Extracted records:
+++

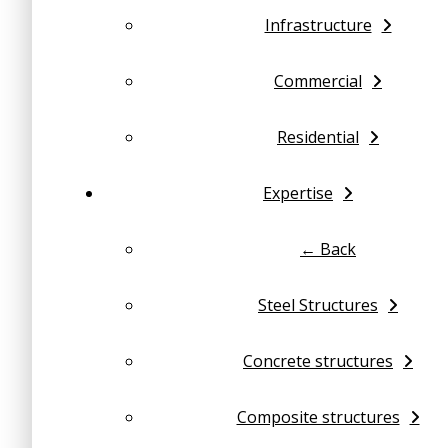
Infrastructure
Commercial
Residential
Expertise
← Back
Steel Structures
Concrete structures
Composite structures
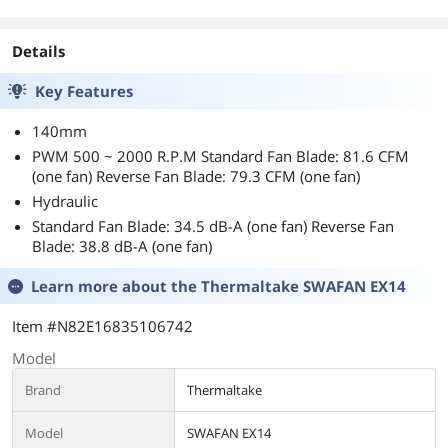
Cat5 Network
Cable (N046-000)
Details
Key Features
140mm
PWM 500 ~ 2000 R.P.M Standard Fan Blade: 81.6 CFM
(one fan) Reverse Fan Blade: 79.3 CFM (one fan)
Hydraulic
Standard Fan Blade: 34.5 dB-A (one fan) Reverse Fan
Blade: 38.8 dB-A (one fan)
Learn more about the
Thermaltake SWAFAN EX14
Item #N82E16835106742
Model
Brand
Thermaltake
Model
SWAFAN EX14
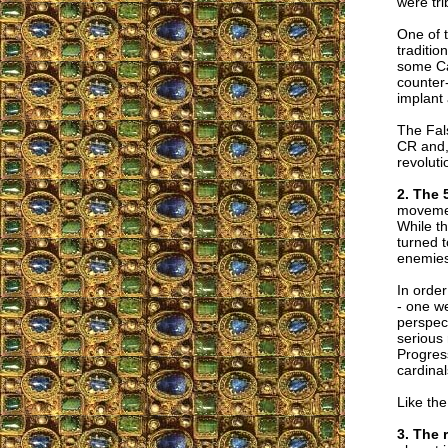
were tri
One of 
traditio
some Cat
counter
implant 
The Fal
CR and, 
revoluti
2. The 
movemen
While th
turned t
enemies
In order
- one we
perspect
serious 
Progress
cardinal
Like the
3. The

+++

**Try it**
Give every entry above again, exactly, and keep all pictures out of it.

**Exercise answer**
Infrastructure
Commercial
Residential
Expertise
← Back
Steel Structures
Concrete structures
Composite structures
Cat5 Network
Cable (N046-000)
Details
Key Features
140mm
PWM 500 ~ 2000 R.P.M Standard Fan Blade: 81.6 CFM
(one fan) Reverse Fan Blade: 79.3 CFM (one fan)
Hydraulic
Standard Fan Blade: 34.5 dB-A (one fan) Reverse Fan
Blade: 38.8 dB-A (one fan)
Learn more about the
Thermaltake SWAFAN EX14
Item #N82E16835106742
Model
Brand
Thermaltake
Model
SWAFAN EX14
were tri
One of 
traditio
some Cat
counter
implant 
The Fal
CR and, 
revoluti
2. The 
movemen
While th
turned t
enemies
In order
- one we
perspect
serious 
Progress
cardinal
Like the
3. The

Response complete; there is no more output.